Hi I am trying to do a flume with pyspark integration but getting the error.
This is the code
from pyspark import SparkConf,SparkContext
from pyspark.streaming import StreamingContext
from pyspark.streaming.flume import FlumeUtils
import sys
from operator import add
from pyspark.sql import functions
hostname= sys.argv[1]
port= sys.argv[2]
renga = SparkConf().setMaster("yarn-client").setAppName("karthik")
amma= SparkContext(conf=renga)
appa=StreamingContext(amma,30)
rajagopal= FlumeUtils.createPollingStream(appa,hostname,port)
rajagopal.persist(StorageLevel.MEMORY_ONLY)

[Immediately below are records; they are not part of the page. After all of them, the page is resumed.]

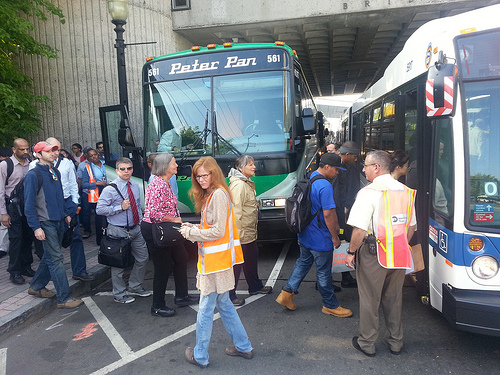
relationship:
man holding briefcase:
[100, 157, 150, 303] [98, 184, 131, 269]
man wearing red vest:
[343, 150, 416, 357] [362, 180, 418, 277]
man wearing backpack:
[277, 154, 355, 320] [285, 174, 329, 234]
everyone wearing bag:
[21, 141, 85, 313] [5, 168, 43, 223]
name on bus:
[168, 54, 260, 71] [146, 42, 323, 147]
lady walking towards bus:
[147, 150, 199, 318] [345, 32, 498, 332]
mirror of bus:
[282, 109, 343, 159] [135, 33, 349, 254]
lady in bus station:
[174, 153, 259, 364] [0, 1, 498, 372]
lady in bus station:
[147, 150, 199, 318] [0, 1, 498, 372]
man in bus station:
[277, 154, 355, 318] [0, 1, 498, 372]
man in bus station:
[343, 150, 416, 357] [0, 1, 498, 372]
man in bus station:
[100, 157, 150, 303] [0, 1, 498, 372]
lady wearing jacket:
[170, 153, 248, 355] [171, 191, 259, 261]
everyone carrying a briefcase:
[13, 138, 199, 339] [98, 184, 131, 269]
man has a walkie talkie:
[343, 150, 416, 357] [364, 230, 380, 252]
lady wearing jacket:
[174, 153, 259, 364] [178, 185, 246, 276]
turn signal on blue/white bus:
[465, 230, 483, 253] [336, 2, 500, 337]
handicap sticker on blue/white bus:
[435, 229, 447, 254] [336, 2, 500, 337]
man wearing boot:
[277, 154, 355, 318] [272, 288, 305, 304]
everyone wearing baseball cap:
[21, 141, 85, 313] [33, 142, 59, 153]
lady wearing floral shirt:
[147, 150, 199, 318] [139, 173, 181, 228]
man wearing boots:
[352, 150, 416, 359] [273, 268, 448, 365]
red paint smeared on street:
[69, 319, 101, 344] [1, 232, 498, 372]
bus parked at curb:
[137, 38, 326, 248] [0, 274, 104, 332]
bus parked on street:
[137, 38, 326, 248] [211, 355, 482, 372]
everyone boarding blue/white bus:
[21, 141, 85, 313] [336, 2, 500, 337]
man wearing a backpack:
[277, 154, 355, 320] [282, 174, 329, 235]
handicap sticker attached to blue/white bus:
[438, 229, 447, 254] [336, 2, 499, 340]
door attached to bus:
[96, 104, 146, 156] [109, 40, 336, 315]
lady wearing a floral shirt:
[147, 150, 199, 318] [139, 173, 181, 228]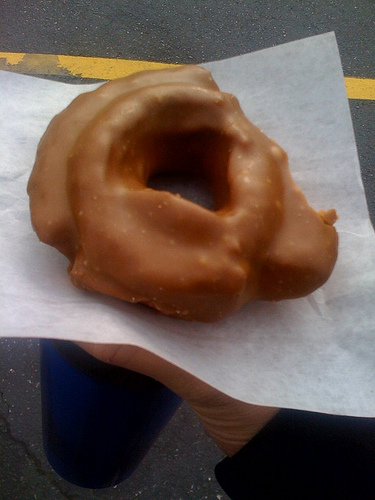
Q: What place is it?
A: It is a road.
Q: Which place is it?
A: It is a road.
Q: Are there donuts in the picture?
A: Yes, there is a donut.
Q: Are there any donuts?
A: Yes, there is a donut.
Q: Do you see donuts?
A: Yes, there is a donut.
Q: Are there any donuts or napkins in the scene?
A: Yes, there is a donut.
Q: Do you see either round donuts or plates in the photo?
A: Yes, there is a round donut.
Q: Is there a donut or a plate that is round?
A: Yes, the donut is round.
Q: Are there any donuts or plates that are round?
A: Yes, the donut is round.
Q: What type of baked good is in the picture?
A: The baked good is a donut.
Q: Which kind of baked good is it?
A: The food is a donut.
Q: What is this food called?
A: That is a donut.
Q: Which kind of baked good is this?
A: That is a donut.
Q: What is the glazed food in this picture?
A: The food is a donut.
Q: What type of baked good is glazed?
A: The baked good is a donut.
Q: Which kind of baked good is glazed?
A: The baked good is a donut.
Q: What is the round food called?
A: The food is a donut.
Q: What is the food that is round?
A: The food is a donut.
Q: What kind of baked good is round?
A: The baked good is a donut.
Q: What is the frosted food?
A: The food is a donut.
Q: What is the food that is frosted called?
A: The food is a donut.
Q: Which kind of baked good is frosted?
A: The baked good is a donut.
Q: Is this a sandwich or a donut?
A: This is a donut.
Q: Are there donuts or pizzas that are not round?
A: No, there is a donut but it is round.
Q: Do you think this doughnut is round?
A: Yes, the doughnut is round.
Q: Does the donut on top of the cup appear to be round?
A: Yes, the doughnut is round.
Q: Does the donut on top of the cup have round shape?
A: Yes, the doughnut is round.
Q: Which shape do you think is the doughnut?
A: The doughnut is round.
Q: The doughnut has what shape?
A: The doughnut is round.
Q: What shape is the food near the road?
A: The doughnut is round.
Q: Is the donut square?
A: No, the donut is round.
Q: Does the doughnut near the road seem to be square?
A: No, the doughnut is round.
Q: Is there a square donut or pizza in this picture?
A: No, there is a donut but it is round.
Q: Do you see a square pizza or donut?
A: No, there is a donut but it is round.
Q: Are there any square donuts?
A: No, there is a donut but it is round.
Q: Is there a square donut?
A: No, there is a donut but it is round.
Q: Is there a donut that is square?
A: No, there is a donut but it is round.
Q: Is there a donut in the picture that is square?
A: No, there is a donut but it is round.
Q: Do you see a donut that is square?
A: No, there is a donut but it is round.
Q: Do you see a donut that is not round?
A: No, there is a donut but it is round.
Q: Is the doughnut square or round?
A: The doughnut is round.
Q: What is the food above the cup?
A: The food is a donut.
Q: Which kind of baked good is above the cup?
A: The food is a donut.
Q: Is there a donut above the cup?
A: Yes, there is a donut above the cup.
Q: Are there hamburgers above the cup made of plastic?
A: No, there is a donut above the cup.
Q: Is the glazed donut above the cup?
A: Yes, the donut is above the cup.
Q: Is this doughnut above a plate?
A: No, the doughnut is above the cup.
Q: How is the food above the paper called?
A: The food is a donut.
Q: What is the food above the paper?
A: The food is a donut.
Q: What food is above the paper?
A: The food is a donut.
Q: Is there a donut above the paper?
A: Yes, there is a donut above the paper.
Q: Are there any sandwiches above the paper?
A: No, there is a donut above the paper.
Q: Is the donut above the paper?
A: Yes, the donut is above the paper.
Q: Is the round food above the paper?
A: Yes, the donut is above the paper.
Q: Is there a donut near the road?
A: Yes, there is a donut near the road.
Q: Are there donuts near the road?
A: Yes, there is a donut near the road.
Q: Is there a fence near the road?
A: No, there is a donut near the road.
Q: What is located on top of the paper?
A: The donut is on top of the paper.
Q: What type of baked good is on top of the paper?
A: The food is a donut.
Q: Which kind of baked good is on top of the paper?
A: The food is a donut.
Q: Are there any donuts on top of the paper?
A: Yes, there is a donut on top of the paper.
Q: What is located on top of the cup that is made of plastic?
A: The doughnut is on top of the cup.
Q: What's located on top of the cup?
A: The doughnut is on top of the cup.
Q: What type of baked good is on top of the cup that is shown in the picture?
A: The food is a donut.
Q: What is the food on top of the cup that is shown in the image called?
A: The food is a donut.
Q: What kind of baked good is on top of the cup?
A: The food is a donut.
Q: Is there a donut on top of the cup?
A: Yes, there is a donut on top of the cup.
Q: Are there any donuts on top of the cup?
A: Yes, there is a donut on top of the cup.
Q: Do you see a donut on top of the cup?
A: Yes, there is a donut on top of the cup.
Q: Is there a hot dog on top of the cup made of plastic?
A: No, there is a donut on top of the cup.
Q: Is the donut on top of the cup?
A: Yes, the donut is on top of the cup.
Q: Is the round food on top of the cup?
A: Yes, the donut is on top of the cup.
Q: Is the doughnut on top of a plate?
A: No, the doughnut is on top of the cup.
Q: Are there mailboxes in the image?
A: No, there are no mailboxes.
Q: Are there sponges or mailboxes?
A: No, there are no mailboxes or sponges.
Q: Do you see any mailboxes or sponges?
A: No, there are no mailboxes or sponges.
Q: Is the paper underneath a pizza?
A: No, the paper is underneath the doughnut.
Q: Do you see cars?
A: No, there are no cars.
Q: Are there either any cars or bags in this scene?
A: No, there are no cars or bags.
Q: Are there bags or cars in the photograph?
A: No, there are no cars or bags.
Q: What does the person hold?
A: The person holds the donut.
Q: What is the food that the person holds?
A: The food is a donut.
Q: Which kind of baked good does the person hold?
A: The person holds the doughnut.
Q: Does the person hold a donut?
A: Yes, the person holds a donut.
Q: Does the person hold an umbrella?
A: No, the person holds a donut.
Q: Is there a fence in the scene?
A: No, there are no fences.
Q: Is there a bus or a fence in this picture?
A: No, there are no fences or buses.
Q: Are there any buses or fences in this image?
A: No, there are no fences or buses.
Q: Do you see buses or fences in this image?
A: No, there are no fences or buses.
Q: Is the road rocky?
A: Yes, the road is rocky.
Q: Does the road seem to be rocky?
A: Yes, the road is rocky.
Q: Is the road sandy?
A: No, the road is rocky.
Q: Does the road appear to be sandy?
A: No, the road is rocky.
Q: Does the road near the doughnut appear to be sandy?
A: No, the road is rocky.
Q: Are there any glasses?
A: No, there are no glasses.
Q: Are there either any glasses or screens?
A: No, there are no glasses or screens.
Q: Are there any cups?
A: Yes, there is a cup.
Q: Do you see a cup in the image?
A: Yes, there is a cup.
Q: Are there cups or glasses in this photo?
A: Yes, there is a cup.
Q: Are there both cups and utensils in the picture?
A: No, there is a cup but no utensils.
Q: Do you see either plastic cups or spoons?
A: Yes, there is a plastic cup.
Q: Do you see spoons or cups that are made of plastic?
A: Yes, the cup is made of plastic.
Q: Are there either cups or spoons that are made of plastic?
A: Yes, the cup is made of plastic.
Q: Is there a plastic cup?
A: Yes, there is a cup that is made of plastic.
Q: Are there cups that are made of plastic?
A: Yes, there is a cup that is made of plastic.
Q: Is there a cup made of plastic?
A: Yes, there is a cup that is made of plastic.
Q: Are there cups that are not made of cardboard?
A: Yes, there is a cup that is made of plastic.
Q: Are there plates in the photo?
A: No, there are no plates.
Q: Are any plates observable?
A: No, there are no plates.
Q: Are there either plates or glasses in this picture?
A: No, there are no plates or glasses.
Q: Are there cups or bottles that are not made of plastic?
A: No, there is a cup but it is made of plastic.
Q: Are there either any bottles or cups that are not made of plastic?
A: No, there is a cup but it is made of plastic.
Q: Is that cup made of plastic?
A: Yes, the cup is made of plastic.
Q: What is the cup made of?
A: The cup is made of plastic.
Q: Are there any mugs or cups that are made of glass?
A: No, there is a cup but it is made of plastic.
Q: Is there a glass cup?
A: No, there is a cup but it is made of plastic.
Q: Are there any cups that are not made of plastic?
A: No, there is a cup but it is made of plastic.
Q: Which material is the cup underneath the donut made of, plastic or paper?
A: The cup is made of plastic.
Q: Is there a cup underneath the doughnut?
A: Yes, there is a cup underneath the doughnut.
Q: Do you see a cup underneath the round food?
A: Yes, there is a cup underneath the doughnut.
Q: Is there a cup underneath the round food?
A: Yes, there is a cup underneath the doughnut.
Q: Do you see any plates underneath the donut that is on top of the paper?
A: No, there is a cup underneath the doughnut.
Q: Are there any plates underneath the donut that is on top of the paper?
A: No, there is a cup underneath the doughnut.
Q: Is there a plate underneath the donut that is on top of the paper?
A: No, there is a cup underneath the doughnut.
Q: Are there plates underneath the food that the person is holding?
A: No, there is a cup underneath the doughnut.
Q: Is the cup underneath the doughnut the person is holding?
A: Yes, the cup is underneath the doughnut.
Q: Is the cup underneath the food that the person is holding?
A: Yes, the cup is underneath the doughnut.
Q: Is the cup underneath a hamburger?
A: No, the cup is underneath the doughnut.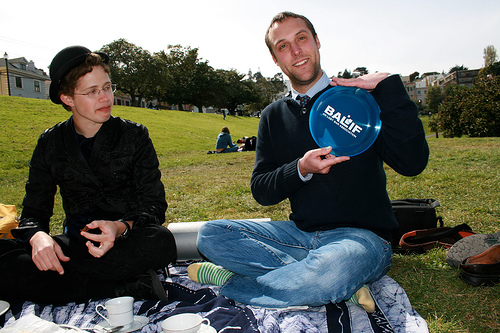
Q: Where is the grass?
A: On the ground.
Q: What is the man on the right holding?
A: A frisbee.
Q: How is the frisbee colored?
A: Blue.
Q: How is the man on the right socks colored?
A: Green and yellow.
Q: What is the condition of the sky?
A: Clear and overcast.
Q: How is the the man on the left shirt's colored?
A: Black.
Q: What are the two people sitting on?
A: A blanket.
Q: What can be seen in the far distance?
A: A house and trees.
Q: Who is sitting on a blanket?
A: A couple of people.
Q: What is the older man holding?
A: A frisbee.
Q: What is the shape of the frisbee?
A: Round.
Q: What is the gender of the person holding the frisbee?
A: Male.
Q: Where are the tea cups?
A: On the blanket.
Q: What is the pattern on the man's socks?
A: Stripes.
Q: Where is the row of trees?
A: In front of the buildings.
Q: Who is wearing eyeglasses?
A: The boy.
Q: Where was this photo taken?
A: In a grassy field.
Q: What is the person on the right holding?
A: A frisbee.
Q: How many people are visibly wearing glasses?
A: One.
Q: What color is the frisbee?
A: Blue.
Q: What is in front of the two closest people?
A: Tea cups.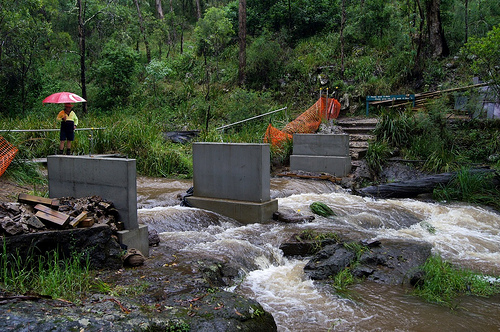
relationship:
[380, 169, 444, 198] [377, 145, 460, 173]
log on ground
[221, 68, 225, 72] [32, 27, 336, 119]
leaves in trees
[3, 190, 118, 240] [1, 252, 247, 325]
board on ground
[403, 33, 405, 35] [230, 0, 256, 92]
leave are on tree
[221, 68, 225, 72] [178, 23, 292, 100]
leaves are on trees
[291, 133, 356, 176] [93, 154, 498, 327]
support across stream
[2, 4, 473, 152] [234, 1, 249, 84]
slope of tree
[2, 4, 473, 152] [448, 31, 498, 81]
slope of bush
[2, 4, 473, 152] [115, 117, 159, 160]
slope of plant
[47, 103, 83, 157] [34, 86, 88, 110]
person holding an umbrella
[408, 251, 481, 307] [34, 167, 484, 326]
grass in water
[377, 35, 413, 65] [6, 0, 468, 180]
leave in tree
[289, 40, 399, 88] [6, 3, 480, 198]
leaves in trees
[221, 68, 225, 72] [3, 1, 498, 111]
leaves in trees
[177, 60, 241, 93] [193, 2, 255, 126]
leaves in trees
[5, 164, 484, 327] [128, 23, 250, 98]
stream through vegetation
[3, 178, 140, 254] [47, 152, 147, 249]
debris against support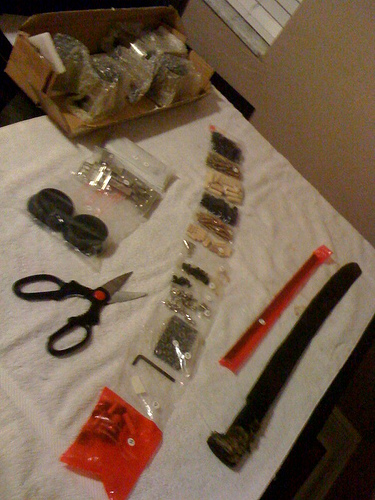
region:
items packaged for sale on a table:
[29, 124, 339, 484]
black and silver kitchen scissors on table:
[0, 266, 150, 349]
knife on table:
[203, 244, 371, 476]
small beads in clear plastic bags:
[153, 125, 251, 385]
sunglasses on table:
[22, 184, 110, 257]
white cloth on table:
[251, 101, 341, 231]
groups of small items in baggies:
[13, 9, 241, 116]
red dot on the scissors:
[89, 283, 117, 311]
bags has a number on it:
[114, 428, 145, 460]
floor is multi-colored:
[257, 23, 357, 167]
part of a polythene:
[102, 443, 118, 464]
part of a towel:
[199, 463, 219, 488]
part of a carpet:
[319, 434, 350, 475]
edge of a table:
[307, 408, 318, 440]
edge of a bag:
[153, 407, 167, 424]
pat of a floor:
[328, 427, 363, 476]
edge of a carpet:
[314, 445, 326, 468]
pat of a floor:
[349, 449, 365, 485]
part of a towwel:
[187, 441, 199, 458]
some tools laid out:
[21, 130, 367, 493]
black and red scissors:
[12, 264, 148, 353]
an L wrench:
[130, 353, 181, 384]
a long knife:
[202, 260, 364, 470]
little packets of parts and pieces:
[91, 123, 259, 498]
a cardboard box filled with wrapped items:
[3, 40, 248, 130]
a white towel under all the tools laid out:
[1, 78, 372, 498]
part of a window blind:
[201, 1, 319, 57]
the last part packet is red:
[54, 384, 175, 498]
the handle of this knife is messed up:
[199, 399, 275, 474]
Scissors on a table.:
[14, 257, 143, 352]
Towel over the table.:
[3, 362, 77, 438]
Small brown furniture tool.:
[122, 351, 180, 396]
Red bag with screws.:
[65, 391, 164, 493]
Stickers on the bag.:
[130, 369, 169, 415]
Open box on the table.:
[4, 4, 223, 114]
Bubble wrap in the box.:
[118, 40, 181, 90]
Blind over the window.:
[216, 0, 306, 56]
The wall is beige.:
[280, 58, 364, 139]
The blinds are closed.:
[217, 1, 307, 64]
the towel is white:
[153, 447, 170, 472]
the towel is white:
[187, 469, 196, 487]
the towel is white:
[179, 469, 192, 488]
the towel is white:
[183, 456, 194, 484]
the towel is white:
[175, 461, 185, 481]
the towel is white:
[171, 457, 180, 481]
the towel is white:
[190, 477, 199, 496]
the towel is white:
[185, 480, 206, 497]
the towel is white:
[192, 465, 210, 496]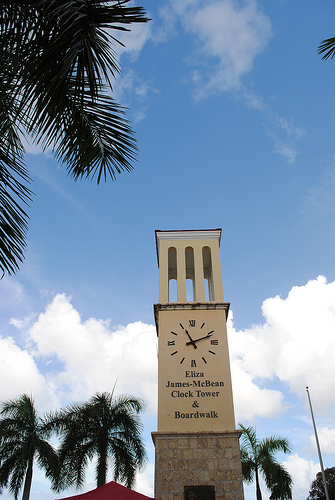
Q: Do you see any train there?
A: No, there are no trains.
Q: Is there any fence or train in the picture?
A: No, there are no trains or fences.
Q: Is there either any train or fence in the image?
A: No, there are no trains or fences.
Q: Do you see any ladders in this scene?
A: No, there are no ladders.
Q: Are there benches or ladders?
A: No, there are no ladders or benches.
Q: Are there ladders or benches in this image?
A: No, there are no ladders or benches.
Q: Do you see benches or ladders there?
A: No, there are no ladders or benches.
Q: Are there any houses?
A: No, there are no houses.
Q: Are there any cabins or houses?
A: No, there are no houses or cabins.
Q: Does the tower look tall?
A: Yes, the tower is tall.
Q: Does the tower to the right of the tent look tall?
A: Yes, the tower is tall.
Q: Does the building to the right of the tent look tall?
A: Yes, the tower is tall.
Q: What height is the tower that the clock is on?
A: The tower is tall.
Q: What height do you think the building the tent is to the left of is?
A: The tower is tall.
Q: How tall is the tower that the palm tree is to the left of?
A: The tower is tall.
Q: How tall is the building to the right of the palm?
A: The tower is tall.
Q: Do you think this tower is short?
A: No, the tower is tall.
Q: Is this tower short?
A: No, the tower is tall.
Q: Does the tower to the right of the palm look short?
A: No, the tower is tall.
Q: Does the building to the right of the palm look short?
A: No, the tower is tall.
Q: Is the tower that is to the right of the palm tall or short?
A: The tower is tall.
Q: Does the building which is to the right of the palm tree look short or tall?
A: The tower is tall.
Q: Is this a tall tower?
A: Yes, this is a tall tower.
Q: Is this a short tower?
A: No, this is a tall tower.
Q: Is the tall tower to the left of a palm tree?
A: No, the tower is to the right of a palm tree.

mohan= rajagopal.map(lambda m:m[1])
kowsi= mohan.flatMap(lambda fm : fm.split(" ")[6] == "deparment")
ujesh= kowsi.map(lambda m : (m.split(" ")[6].split("/")[1],1))
balaji=ujesh.reduceByKey(add)
balaji.saveAsTextFiles("xxxxx/user/shashankbh/jarvis/data/flume/conf")
appa.start()
appa.awaitTermination()
Thanks in advance
Regards, Renganathan
The function signature of FlumeUtils.createPollingStream
is
FlumeUtils.createPollingStream(
ssc,
addresses,
storageLevel=StorageLevel(True, True, False, False, 2),
maxBatchSize=1000,
parallelism=5,
bodyDecoder=<function utf8_decoder at 0x7efe1daea488>)
That means the third positional argument is the storage level. In your code, you pass port
, which is a string you get from sys.argv[2]
, therefore not a valid storage level.
This is what the stacktrace means. Learning how to understand stacktraces is a good skill for any programmer.